Records drawn from a dataset

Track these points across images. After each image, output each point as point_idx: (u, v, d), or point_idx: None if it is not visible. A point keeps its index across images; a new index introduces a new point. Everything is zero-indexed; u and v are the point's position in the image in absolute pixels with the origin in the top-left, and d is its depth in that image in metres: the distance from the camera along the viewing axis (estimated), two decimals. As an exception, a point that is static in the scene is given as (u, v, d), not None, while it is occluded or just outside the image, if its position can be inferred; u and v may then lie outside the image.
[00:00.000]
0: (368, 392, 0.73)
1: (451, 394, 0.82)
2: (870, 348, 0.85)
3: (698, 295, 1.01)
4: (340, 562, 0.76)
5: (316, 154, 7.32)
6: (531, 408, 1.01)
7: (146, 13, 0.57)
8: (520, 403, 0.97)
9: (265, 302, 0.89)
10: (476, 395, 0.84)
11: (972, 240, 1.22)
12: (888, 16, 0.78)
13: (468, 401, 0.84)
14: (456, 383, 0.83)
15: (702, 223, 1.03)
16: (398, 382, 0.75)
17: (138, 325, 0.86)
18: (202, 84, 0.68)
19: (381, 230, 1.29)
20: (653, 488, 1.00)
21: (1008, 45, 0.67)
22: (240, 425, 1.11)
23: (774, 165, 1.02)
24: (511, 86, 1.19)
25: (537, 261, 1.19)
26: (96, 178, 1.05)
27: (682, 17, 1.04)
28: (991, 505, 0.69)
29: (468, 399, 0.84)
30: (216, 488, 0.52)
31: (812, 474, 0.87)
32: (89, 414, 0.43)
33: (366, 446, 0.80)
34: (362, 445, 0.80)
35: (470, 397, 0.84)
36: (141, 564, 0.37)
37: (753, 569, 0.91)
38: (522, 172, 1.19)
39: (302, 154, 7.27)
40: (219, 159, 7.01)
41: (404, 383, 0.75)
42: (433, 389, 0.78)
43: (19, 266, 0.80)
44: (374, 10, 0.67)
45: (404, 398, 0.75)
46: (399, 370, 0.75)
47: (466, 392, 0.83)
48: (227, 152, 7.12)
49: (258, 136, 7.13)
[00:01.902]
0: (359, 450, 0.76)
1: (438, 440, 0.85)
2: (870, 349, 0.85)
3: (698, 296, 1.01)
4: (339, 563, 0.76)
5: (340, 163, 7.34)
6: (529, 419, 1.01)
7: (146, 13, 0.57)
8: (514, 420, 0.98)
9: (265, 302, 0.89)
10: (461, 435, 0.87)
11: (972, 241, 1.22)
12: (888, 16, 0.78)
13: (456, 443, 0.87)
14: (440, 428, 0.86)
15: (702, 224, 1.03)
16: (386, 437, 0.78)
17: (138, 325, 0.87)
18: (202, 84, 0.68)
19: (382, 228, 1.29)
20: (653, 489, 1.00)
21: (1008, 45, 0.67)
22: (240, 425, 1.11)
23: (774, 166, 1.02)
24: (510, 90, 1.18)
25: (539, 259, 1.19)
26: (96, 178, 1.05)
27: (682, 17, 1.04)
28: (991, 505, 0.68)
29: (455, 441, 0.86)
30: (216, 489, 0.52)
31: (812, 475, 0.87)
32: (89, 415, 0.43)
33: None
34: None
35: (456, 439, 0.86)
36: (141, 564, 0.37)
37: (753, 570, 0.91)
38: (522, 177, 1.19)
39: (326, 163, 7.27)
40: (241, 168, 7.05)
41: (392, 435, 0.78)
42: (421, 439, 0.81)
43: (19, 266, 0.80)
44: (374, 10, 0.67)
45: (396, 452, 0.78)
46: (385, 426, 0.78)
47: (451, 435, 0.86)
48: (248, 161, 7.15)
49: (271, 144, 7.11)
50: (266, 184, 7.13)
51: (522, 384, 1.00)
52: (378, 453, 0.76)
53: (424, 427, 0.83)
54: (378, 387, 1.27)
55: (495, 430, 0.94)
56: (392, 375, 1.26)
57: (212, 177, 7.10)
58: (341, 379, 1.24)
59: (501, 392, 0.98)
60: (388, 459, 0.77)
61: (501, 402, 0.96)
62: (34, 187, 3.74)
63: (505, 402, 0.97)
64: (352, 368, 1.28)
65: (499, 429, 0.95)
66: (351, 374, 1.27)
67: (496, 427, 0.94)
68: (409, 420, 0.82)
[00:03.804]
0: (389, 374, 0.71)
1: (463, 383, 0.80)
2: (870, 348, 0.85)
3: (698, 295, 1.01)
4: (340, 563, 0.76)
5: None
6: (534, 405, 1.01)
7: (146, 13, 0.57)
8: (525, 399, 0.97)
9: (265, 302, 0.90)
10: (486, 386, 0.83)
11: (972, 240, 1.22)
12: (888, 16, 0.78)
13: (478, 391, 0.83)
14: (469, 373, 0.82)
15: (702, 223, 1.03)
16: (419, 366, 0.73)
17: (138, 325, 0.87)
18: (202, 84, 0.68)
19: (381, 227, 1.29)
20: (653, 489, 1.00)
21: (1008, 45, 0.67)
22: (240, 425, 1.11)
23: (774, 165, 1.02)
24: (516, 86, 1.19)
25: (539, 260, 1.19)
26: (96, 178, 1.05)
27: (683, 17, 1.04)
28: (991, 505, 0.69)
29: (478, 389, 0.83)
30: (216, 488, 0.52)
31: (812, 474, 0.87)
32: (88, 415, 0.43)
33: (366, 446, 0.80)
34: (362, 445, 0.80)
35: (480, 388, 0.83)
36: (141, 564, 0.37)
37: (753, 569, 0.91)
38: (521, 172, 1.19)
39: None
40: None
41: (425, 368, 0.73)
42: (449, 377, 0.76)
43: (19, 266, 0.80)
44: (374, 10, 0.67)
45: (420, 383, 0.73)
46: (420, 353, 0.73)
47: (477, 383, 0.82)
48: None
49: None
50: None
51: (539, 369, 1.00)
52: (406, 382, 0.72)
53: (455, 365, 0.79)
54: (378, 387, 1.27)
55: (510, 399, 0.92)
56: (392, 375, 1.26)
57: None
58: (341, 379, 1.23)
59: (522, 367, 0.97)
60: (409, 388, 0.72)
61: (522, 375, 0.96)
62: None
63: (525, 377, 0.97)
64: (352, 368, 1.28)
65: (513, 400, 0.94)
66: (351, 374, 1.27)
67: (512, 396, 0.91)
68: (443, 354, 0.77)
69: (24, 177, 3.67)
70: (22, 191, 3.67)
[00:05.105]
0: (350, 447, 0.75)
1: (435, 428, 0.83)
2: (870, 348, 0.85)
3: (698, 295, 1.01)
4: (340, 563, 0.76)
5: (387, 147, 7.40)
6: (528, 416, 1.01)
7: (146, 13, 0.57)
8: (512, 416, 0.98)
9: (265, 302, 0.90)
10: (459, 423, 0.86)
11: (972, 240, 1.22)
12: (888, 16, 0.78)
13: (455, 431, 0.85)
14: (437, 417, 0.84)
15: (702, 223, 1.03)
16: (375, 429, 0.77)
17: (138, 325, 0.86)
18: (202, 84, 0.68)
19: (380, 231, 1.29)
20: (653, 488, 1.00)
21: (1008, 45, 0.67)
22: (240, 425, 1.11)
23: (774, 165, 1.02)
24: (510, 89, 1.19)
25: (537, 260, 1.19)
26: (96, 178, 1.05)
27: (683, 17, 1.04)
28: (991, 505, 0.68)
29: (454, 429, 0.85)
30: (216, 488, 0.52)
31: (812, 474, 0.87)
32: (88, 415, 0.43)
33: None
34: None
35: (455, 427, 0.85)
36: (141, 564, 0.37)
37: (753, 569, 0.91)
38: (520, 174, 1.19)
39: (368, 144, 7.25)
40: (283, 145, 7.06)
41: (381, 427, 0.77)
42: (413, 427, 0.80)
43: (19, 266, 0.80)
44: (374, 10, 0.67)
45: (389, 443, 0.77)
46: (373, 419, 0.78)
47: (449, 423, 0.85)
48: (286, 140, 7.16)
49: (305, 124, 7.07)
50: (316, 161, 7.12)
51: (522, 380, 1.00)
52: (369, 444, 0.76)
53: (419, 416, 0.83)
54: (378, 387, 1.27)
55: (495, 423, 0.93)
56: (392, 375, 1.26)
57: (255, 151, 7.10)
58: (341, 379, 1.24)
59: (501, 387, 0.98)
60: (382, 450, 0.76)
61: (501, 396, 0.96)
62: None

▶ _Task requirements_: Retype the entries above exactly, but only from the line containing "35: (470, 397, 0.84)" through the line containing "49: (258, 136, 7.13)", both included.

▶ _Task solution_:
35: (470, 397, 0.84)
36: (141, 564, 0.37)
37: (753, 569, 0.91)
38: (522, 172, 1.19)
39: (302, 154, 7.27)
40: (219, 159, 7.01)
41: (404, 383, 0.75)
42: (433, 389, 0.78)
43: (19, 266, 0.80)
44: (374, 10, 0.67)
45: (404, 398, 0.75)
46: (399, 370, 0.75)
47: (466, 392, 0.83)
48: (227, 152, 7.12)
49: (258, 136, 7.13)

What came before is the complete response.